Monday, April 10, 2006
4:30 pm
B17 Upson Hall

Computer Science
Spring 2006

New Life Sciences

Dana Pe'er

 Harvard Medical School


Elucidating Function and Organization of Molecular Networks:
From Molecules to a System


With the advent of high throughput technologies, data in molecular biology is accumulating at a staggering rate.  While this flood of data bears much promise, the computational methodology needed to analyze such data remains a challenging bottleneck. My objective is to understand the architecture of molecular networks and elucidate a global view of how the molecular network processes combinations of signals to compute and execute a concerted cellular decision and response.  I approach this goal with a computational toolbox and develop methods that integrate and explain diverse high throughput technologies to uncover novel insights about the workings of living cells and organisms.  

Understanding “cellular computation” requires knowledge of the network architecture and the influences among its components.  To address this challenge, I take a hierarchical modeling approach.  At the finest resolution, I develop models that infer the detailed connectivity and influences between network components.

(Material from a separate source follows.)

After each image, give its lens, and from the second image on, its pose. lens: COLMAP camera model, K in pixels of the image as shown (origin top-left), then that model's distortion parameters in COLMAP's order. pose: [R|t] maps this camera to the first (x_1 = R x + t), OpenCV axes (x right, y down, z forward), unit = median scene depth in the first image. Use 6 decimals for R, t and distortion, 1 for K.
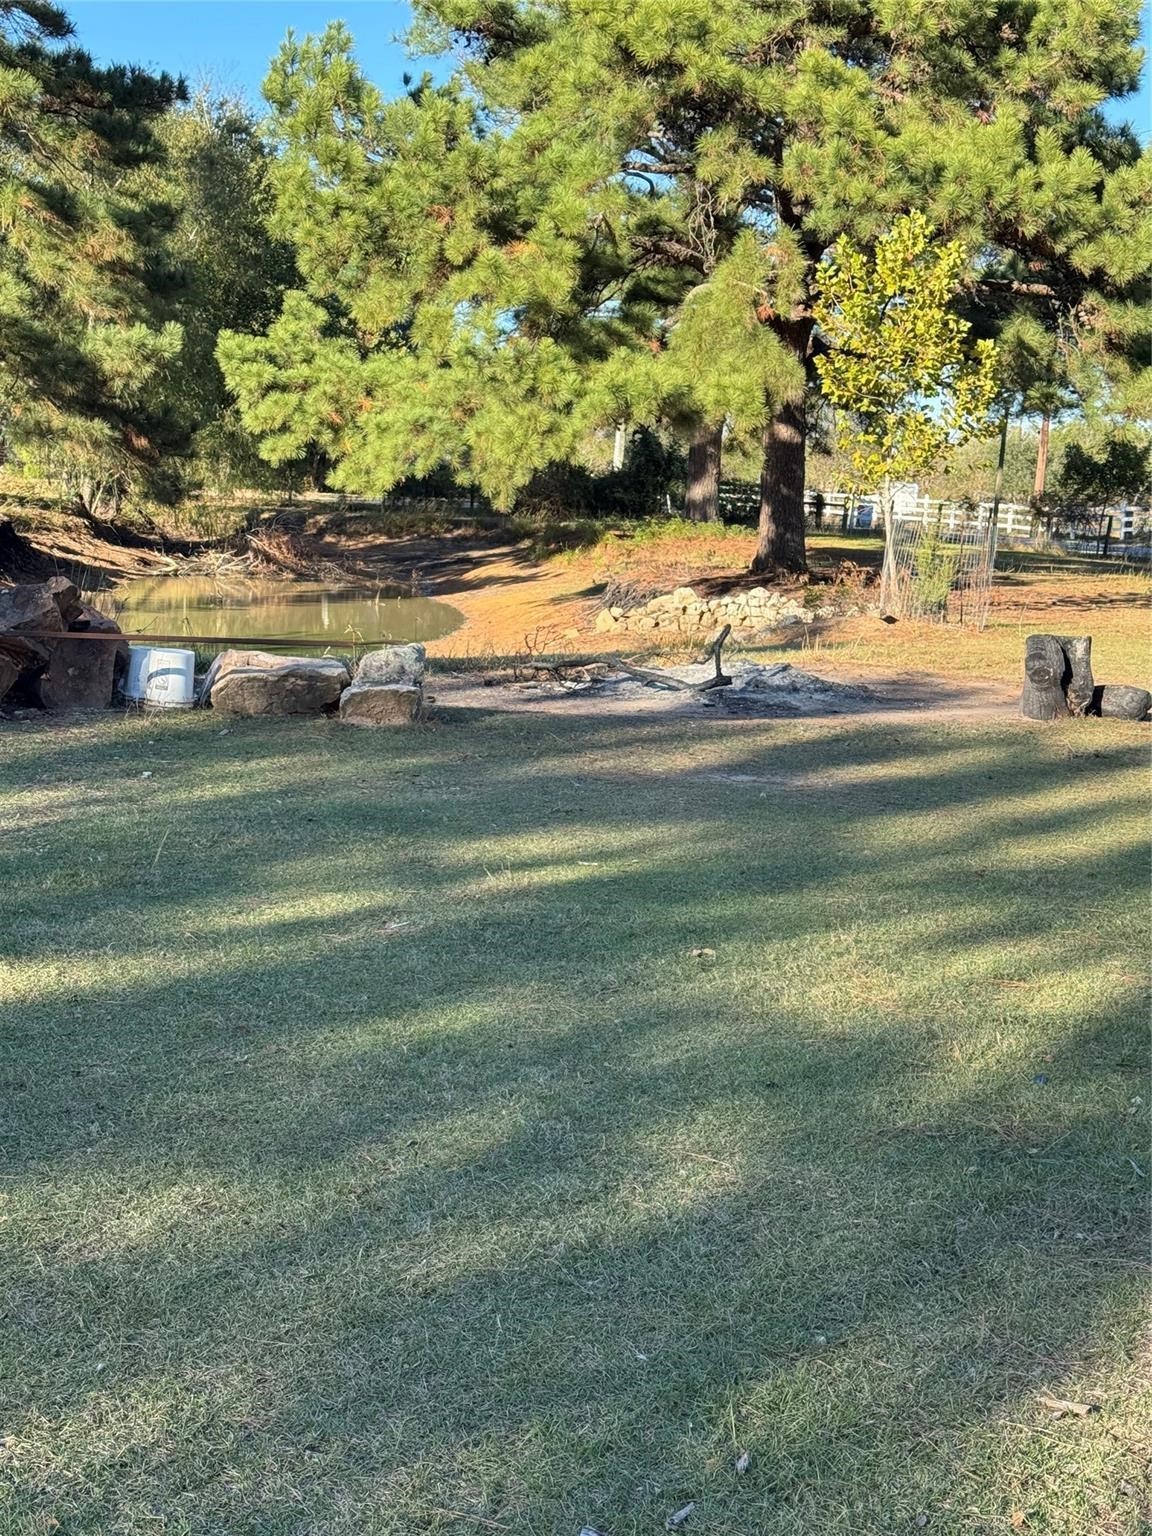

In this talk, I will demonstrate how we applied Bayesian networks to the automated derivation of causal influences in signaling networks.  This relied on state of the art technology that simultaneously measures the levels of multiple signaling components in thousands of individual human cells.  Our method automatically discovered de novo, most traditionally established influences between the measured signaling components, as well as discovering novel inter-pathway crosstalk, which we experimentally verified.  A key distinction of our approach is the use of single cell measurements, thus avoiding population averaging, which often masks true activities. 

However, molecular networks are complex, constituting of a web of thousands of components interacting via a wide range of molecular mechanisms.  To address this challenge, I develop probabilistic models that integrate heterogeneous data and exploit biological principles such as modularity for obtaining efficient representations and learning algorithms.  I will present a probabilistic method that integrates genotype and gene expression data for discovering regulatory modules: a set of genes that is controlled by the same regulatory program. Our method automatically identifies the genes comprising each module and the regulatory program controlling their behavior.  Additionally, our method provides fine-grained mechanistic explanations for the effect of individual genetic variation on regulatory interactions.  By taking in the system as a whole, our analysis suggests some insights on how genetic variation adapts the regulatory network to different environments.